President Nixon opened China, President Clinton delivered welfare reform, and it may take a Democratic presidential candidate to buck that party’s history and pave the way for widespread parental choice in education. But if parents are hoping for such a conversion during the 2008 presidential campaign, they shouldn’t get their hopes up.
The leading Democratic candidates recently made a pilgrimage to the National Education Association’s annual convention, where each delivered remarks geared to win favor with the powerful union and its 3.2 million members.
All of the candidates stayed on script, highlighting their commitment to public education and strong opposition to school choice. Former Senator John Edwards told the teachers that “your agenda is basically my agenda” and “we should not drain money away from public schools through vouchers.” Not to be outdone, New Mexico Governor Bill Richardson proclaimed his strong opposition to school choice: “Let me tell you right now, vouchers are not the answer! I’ve never supported vouchers and I will not support vouchers in the future!”
Some had hoped that Illinois Senator Barak Obama might embrace school vouchers as part of his sometimes centrist-leaning campaign. Last year, he cosponsored legislation with Senator Jim DeMint to give disadvantaged high school students scholarships for post-secondary education, a modest form of school choice. But hopes that Senator Obama would go further were doused at the NEA convention when he told the delegates he was “committed to fixing our public schools instead of abandoning them and passing out vouchers.”
And no one was surprised by the comments from Senator Hillary Clinton, long a critic of school choice. Last year, she argued that school vouchers would lead to some children attending “the school of the White Supremacist” or the “school of the Jihad.” This year, she promised the NEA delegates that she would fight vouchers “with every breath in my body.”
On other issues — like higher education, housing subsidies, and food stamps — Democrats support and push for increased funding for vouchers that deliver public subsidies directly to the individual, but when it comes to K-12 education, vouchers are usually off limits.

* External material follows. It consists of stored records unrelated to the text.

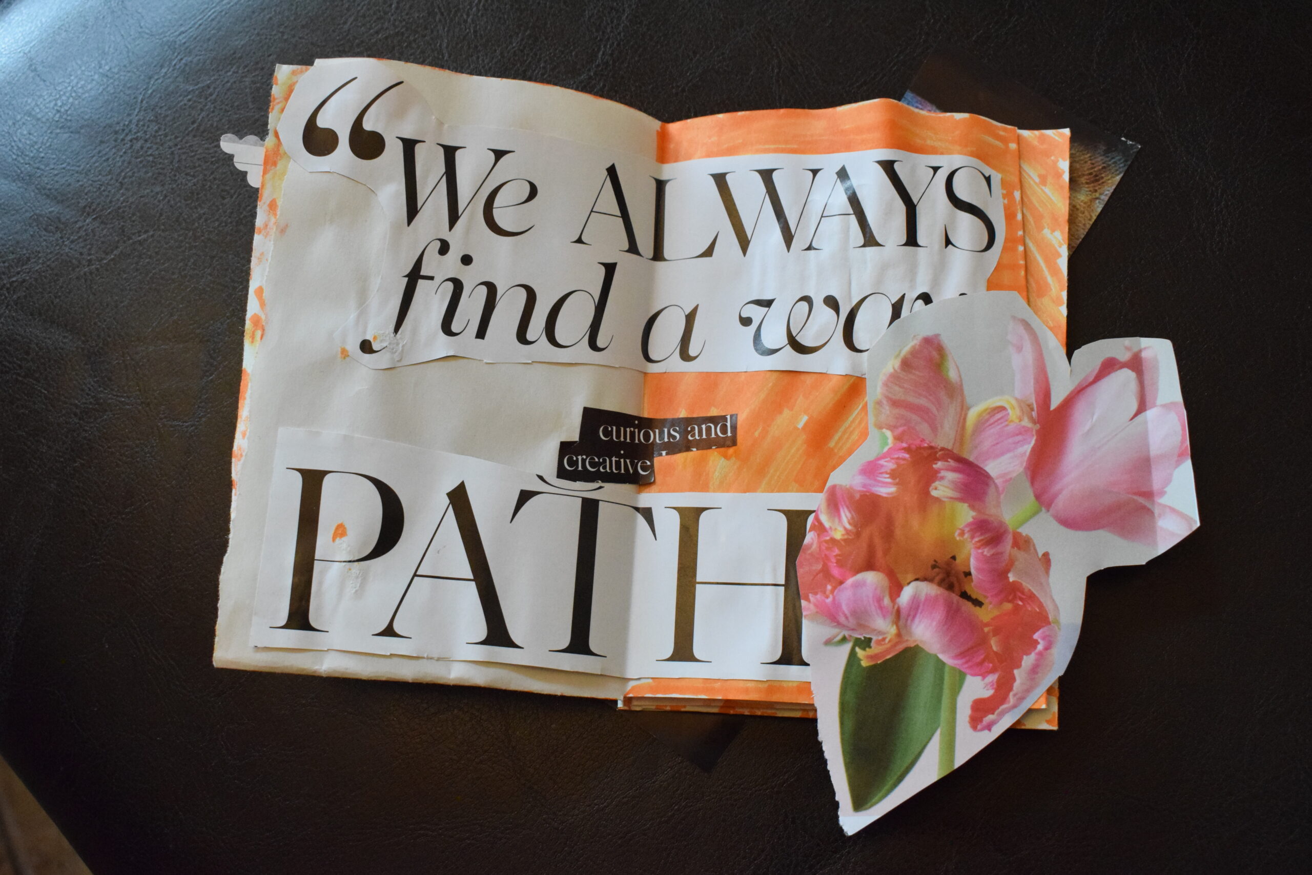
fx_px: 1585
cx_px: 656
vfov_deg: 30.9
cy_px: 438
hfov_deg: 45.0
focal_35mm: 44
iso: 4000
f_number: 9
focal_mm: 29
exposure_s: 1/60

One reason is the party’s relationship with powerful special interest groups like the National Education Association, whose members are among its most loyal contributors and volunteers. Congressional Quarterly reports that 93 percent of the NEA’s PAC contributions have gone to Democrats since 1980.
But a new organization, Democrats for Education Reform (DFER), was recently launched in hopes of transforming the party’s hostility to reforms like school choice. The group’s founders include a former D.C. city council member who supported school vouchers and a former Teach for America employee. “There are millions of kids out there who are being failed by the system, and our party is looking the other way,” explained one of the founders to Philanthropy Magazine. “It’s morally bankrupt and politically suicidal, and you can quote me on that.”
The group has avoided taking a position on school vouchers, but its Executive Director, Joe Williams, has previously written about of the need for greater parental empowerment, highlighting the success of Milwaukee’s school voucher program in his book Cheating Our Kids: How Politics and Greed Ruin Education.
DFER is currently focusing on specific reform initiatives in New Jersey and New York, and success is not out of the question. Unlike their party’s presidential contenders, Democrats at the state and local level are embracing school choice in increasing numbers.
But the group hopes to influence the national debate in the future. If it succeeds in persuading more Democrats to reject the teachers unions’ anti-school choice orthodoxy, parental choice initiatives could proliferate across the country.
One day, Americans might even see a leading Democrat presidential candidate champion the need for widespread school choice to give all families the opportunity to choose a quality school for their children. Unfortunately, it doesn’t look like 2008 will be the year.